University of Mary Washington Associate Professor of Economics Shawn Humphrey will be featured on the radio program With Good Reason beginning Saturday, Jan. 9. A segment with Emile Lester, associate professor of political science and international affairs, also will re-air.

In the episode “Predicting War,” Humphrey will share his experience with fighting poverty through charitable efforts in Honduras, which he has learned is a complex process that requires constant humility – contrary to the popular one-for-one business models that exist today.
The founder of the Two Dollar Challenge, Month of Microfinance, Poverty Action Conference and La Ceiba Microfinance, Humphrey solves poverty through a focus on partnerships and long-lasting change in developing countries. He shares his thoughts on poverty in his blog, Blue Collar Professor. Humphrey also serves on the Board of Directors of Students Helping Honduras, is a former Clinton Global Initiative University mentor and is an Opportunity Collaboration alumnus.
With Good Reason is a program of the Virginia Foundation for the Humanities. The show airs weekly in Fredericksburg on Sundays from 1-2 p.m. on Radio IQ 88.3 Digital.

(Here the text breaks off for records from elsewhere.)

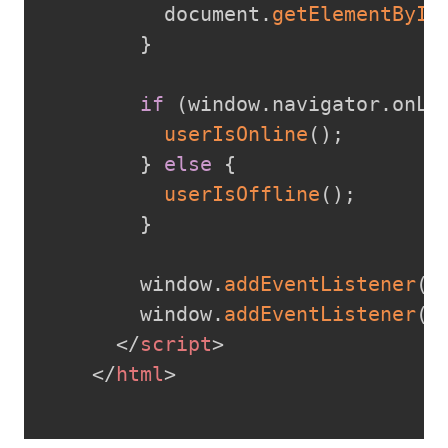
          document
.
getElementById
}
if
(
window
.
navigator
.
onLi
userIsOnline
(
)
;
}
else
{
userIsOffline
(
)
;
}
        window
.
addEventListener
(
"
        window
.
addEventListener
(
"
</
script
>
</
html
>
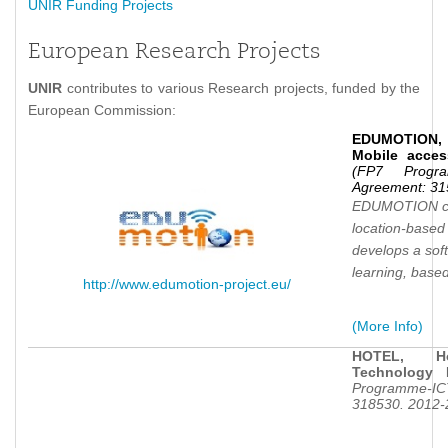
UNIR Funding Projects
European Research Projects
UNIR
contributes to various Research projects, funded by the
European Commission:
EDUMOTION, 
Mobile acces
(FP7 Progra
Agreement: 31
EDUMOTION con
location-based 
develops a soft
learning, base
http://www.edumotion-project.eu/
(More Info)
HOTEL, Ho
Technology 
Programme-ICT
318530. 2012-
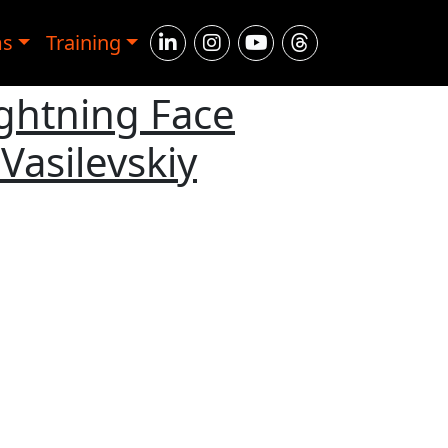
ms
Training
ightning Face
Vasilevskiy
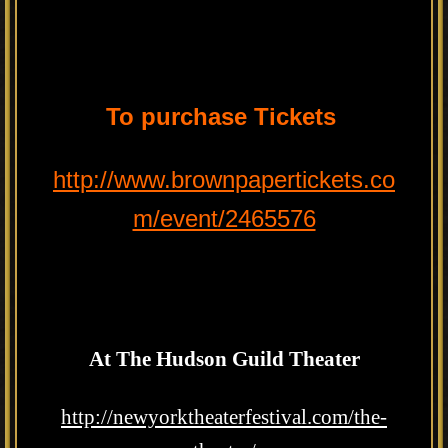
To purchase Tickets
http://www.brownpapertickets.co
m/event/2465576
At The Hudson Guild Theater
http://newyorktheaterfestival.com/the-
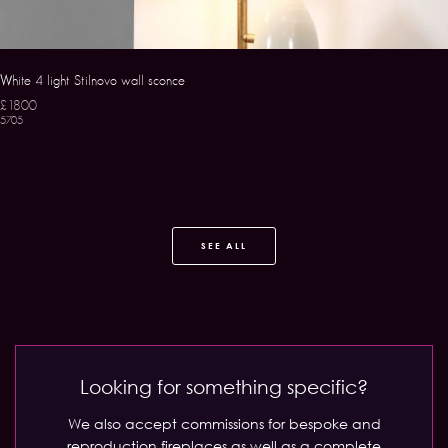
White 4 light Stilnovo wall sconce
£1800
5705
SEE ALL
Looking for something specific?
We also accept commissions for bespoke and
reproduction fireplaces as well as a complete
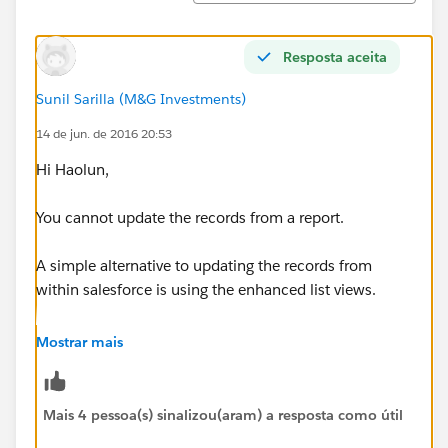
Resposta aceita
Sunil Sarilla (M&G Investments)
14 de jun. de 2016 20:53
Hi Haolun,
You cannot update the records from a report.
A simple alternative to updating the records from
within salesforce is using the enhanced list views.
Create a List view on Contact object and Filter the List
Mostrar mais
view using the same criteria that you used in the report
and you can then mass edit the records fdirectly from
a List view.
Mais 4 pessoa(s) sinalizou(aram) a resposta como útil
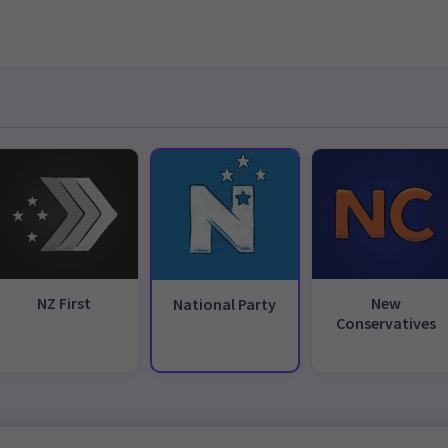
NZ First
New
National Party
Conservatives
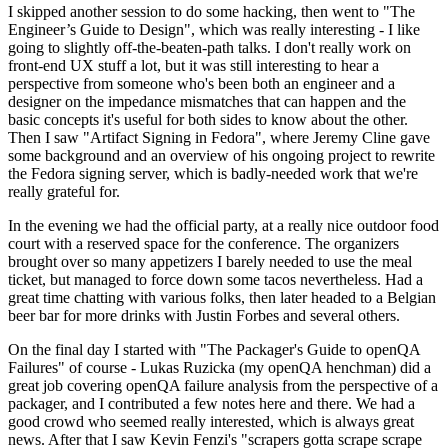
I skipped another session to do some hacking, then went to "The
Engineer’s Guide to Design", which was really interesting - I like
going to slightly off-the-beaten-path talks. I don't really work on
front-end UX stuff a lot, but it was still interesting to hear a
perspective from someone who's been both an engineer and a
designer on the impedance mismatches that can happen and the
basic concepts it's useful for both sides to know about the other.
Then I saw "Artifact Signing in Fedora", where Jeremy Cline gave
some background and an overview of his ongoing project to rewrite
the Fedora signing server, which is badly-needed work that we're
really grateful for.
In the evening we had the official party, at a really nice outdoor food
court with a reserved space for the conference. The organizers
brought over so many appetizers I barely needed to use the meal
ticket, but managed to force down some tacos nevertheless. Had a
great time chatting with various folks, then later headed to a Belgian
beer bar for more drinks with Justin Forbes and several others.
On the final day I started with "The Packager's Guide to openQA
Failures" of course - Lukas Ruzicka (my openQA henchman) did a
great job covering openQA failure analysis from the perspective of a
packager, and I contributed a few notes here and there. We had a
good crowd who seemed really interested, which is always great
news. After that I saw Kevin Fenzi's "scrapers gotta scrape scrape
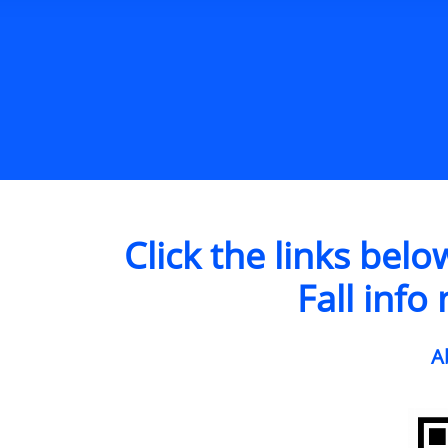
Click the links bel
Fall info
A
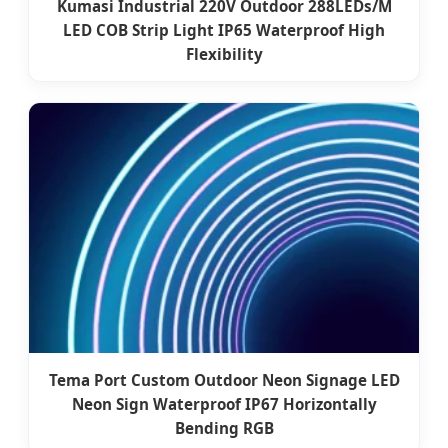
Kumasi Industrial 220V Outdoor 288LEDs/M
LED COB Strip Light IP65 Waterproof High
Flexibility
Tema Port Custom Outdoor Neon Signage LED
Neon Sign Waterproof IP67 Horizontally
Bending RGB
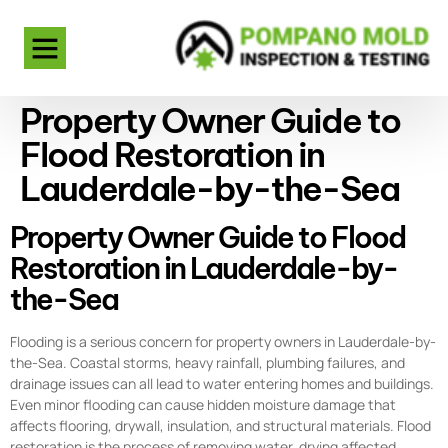
Property Owner Guide to
Flood Restoration in
Lauderdale-by-the-Sea
Property Owner Guide to Flood
Restoration in Lauderdale-by-
the-Sea
Flooding is a serious concern for property owners in Lauderdale-by-
the-Sea. Coastal storms, heavy rainfall, plumbing failures, and
drainage issues can all lead to water entering homes and buildings.
Even minor flooding can cause hidden moisture damage that
affects flooring, drywall, insulation, and structural materials. Flood
restoration is the process of removing water, drying affected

To listen from outside the Fredericksburg area, a complete list of air times and links to corresponding radio stations can be found at http://withgoodreasonradio.org/when-to-listen.

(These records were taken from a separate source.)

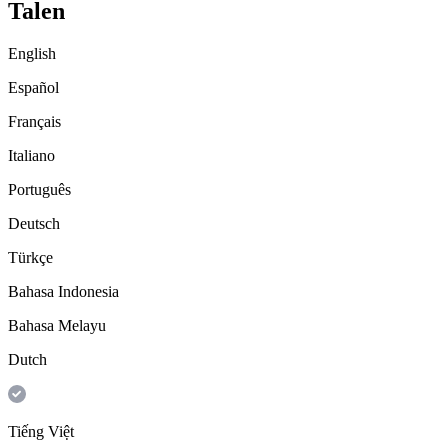
Talen
English
Español
Français
Italiano
Português
Deutsch
Türkçe
Bahasa Indonesia
Bahasa Melayu
Dutch
Tiếng Việt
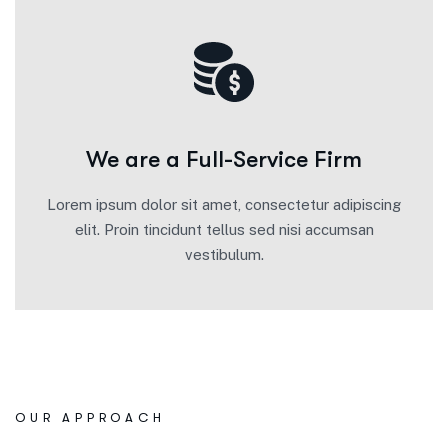
We are a Full-Service Firm
Lorem ipsum dolor sit amet, consectetur adipiscing
elit. Proin tincidunt tellus sed nisi accumsan
vestibulum.
OUR APPROACH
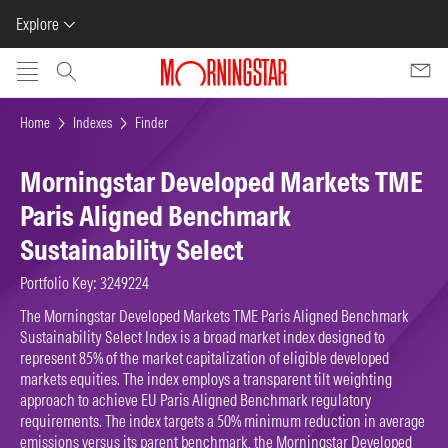
Explore
Skip to main content
Home
Indexes
Finder
Morningstar Developed Markets TME
Paris Aligned Benchmark
Sustainability Select
Portfolio Key: 3249224
The Morningstar Developed Markets TME Paris Aligned Benchmark
Sustainability Select Index is a broad market index designed to
represent 85% of the market capitalization of eligible developed
markets equities. The index employs a transparent tilt weighting
approach to achieve EU Paris Aligned Benchmark regulatory
requirements. The index targets a 50% minimum reduction in average
emissions versus its parent benchmark, the Morningstar Developed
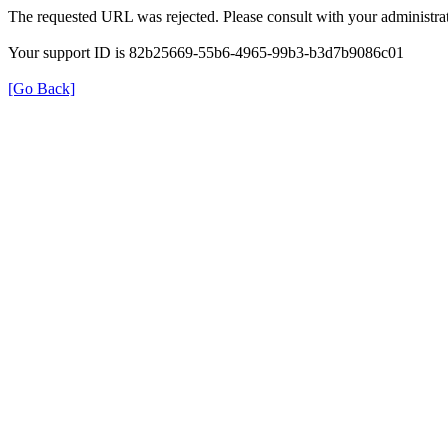
The requested URL was rejected. Please consult with your administrat
Your support ID is 82b25669-55b6-4965-99b3-b3d7b9086c01
[Go Back]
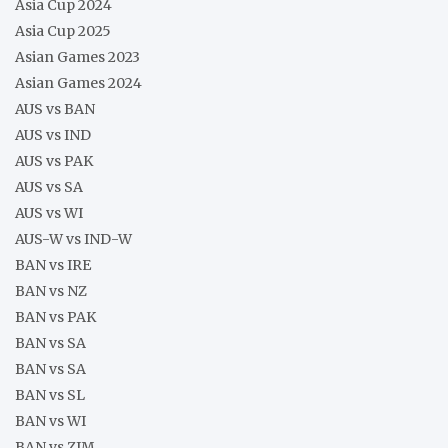
Asia Cup 2024
Asia Cup 2025
Asian Games 2023
Asian Games 2024
AUS vs BAN
AUS vs IND
AUS vs PAK
AUS vs SA
AUS vs WI
AUS-W vs IND-W
BAN vs IRE
BAN vs NZ
BAN vs PAK
BAN vs SA
BAN vs SA
BAN vs SL
BAN vs WI
BAN vs ZIM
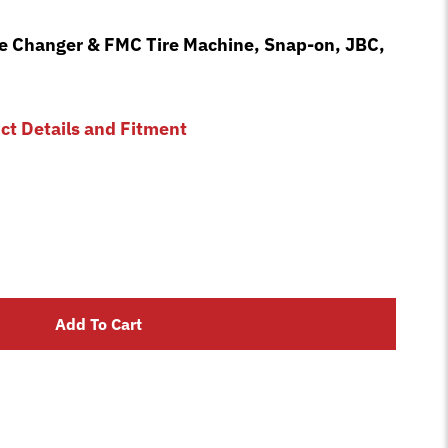
re Changer & FMC Tire Machine, Snap-on, JBC,
uct Details and Fitment
Add To Cart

First aired in spring 2015, the episode “Secrecy in the ‘Sunshine Era’” features Lester’s work in reviewing history textbooks approved by the Board of Education in Texas that a commission of experts claimed were pushing a specific ideology. Lester was one of three faculty scholars asked by a Texas watchdog agency to review the textbooks. He discovered that the textbooks were not only misleading, but were false.

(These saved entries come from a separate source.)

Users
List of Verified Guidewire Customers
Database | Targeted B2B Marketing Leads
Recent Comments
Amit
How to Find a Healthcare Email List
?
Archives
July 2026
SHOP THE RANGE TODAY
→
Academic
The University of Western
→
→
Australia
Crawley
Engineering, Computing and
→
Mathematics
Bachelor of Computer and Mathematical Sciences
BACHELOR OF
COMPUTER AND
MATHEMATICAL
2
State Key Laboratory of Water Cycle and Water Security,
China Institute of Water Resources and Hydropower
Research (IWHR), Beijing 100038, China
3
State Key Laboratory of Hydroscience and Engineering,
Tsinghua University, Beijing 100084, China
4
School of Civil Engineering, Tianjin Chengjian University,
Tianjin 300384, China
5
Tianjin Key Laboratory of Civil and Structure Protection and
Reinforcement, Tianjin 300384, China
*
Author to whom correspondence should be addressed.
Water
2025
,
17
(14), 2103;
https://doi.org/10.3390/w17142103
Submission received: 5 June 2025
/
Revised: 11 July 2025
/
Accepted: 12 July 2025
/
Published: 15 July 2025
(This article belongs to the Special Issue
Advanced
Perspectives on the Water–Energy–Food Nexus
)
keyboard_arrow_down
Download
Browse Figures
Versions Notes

Lester is the author of “Teaching About Religions: A Democratic Approach for Public Schools,” served on the Newseum panel, “Does GOD Make a Difference? Taking religion seriously in schools and universities” and was a featured panelist at the “God in American National Symposium on Religious Literacy” hosted by PBS and the Pew Forum on Religion in Public Life. He also participated in a national symposium “Public Schools, Religion, and the First Amendment” in New York to promote conversation on how public schools, religion, and the First Amendment intersect.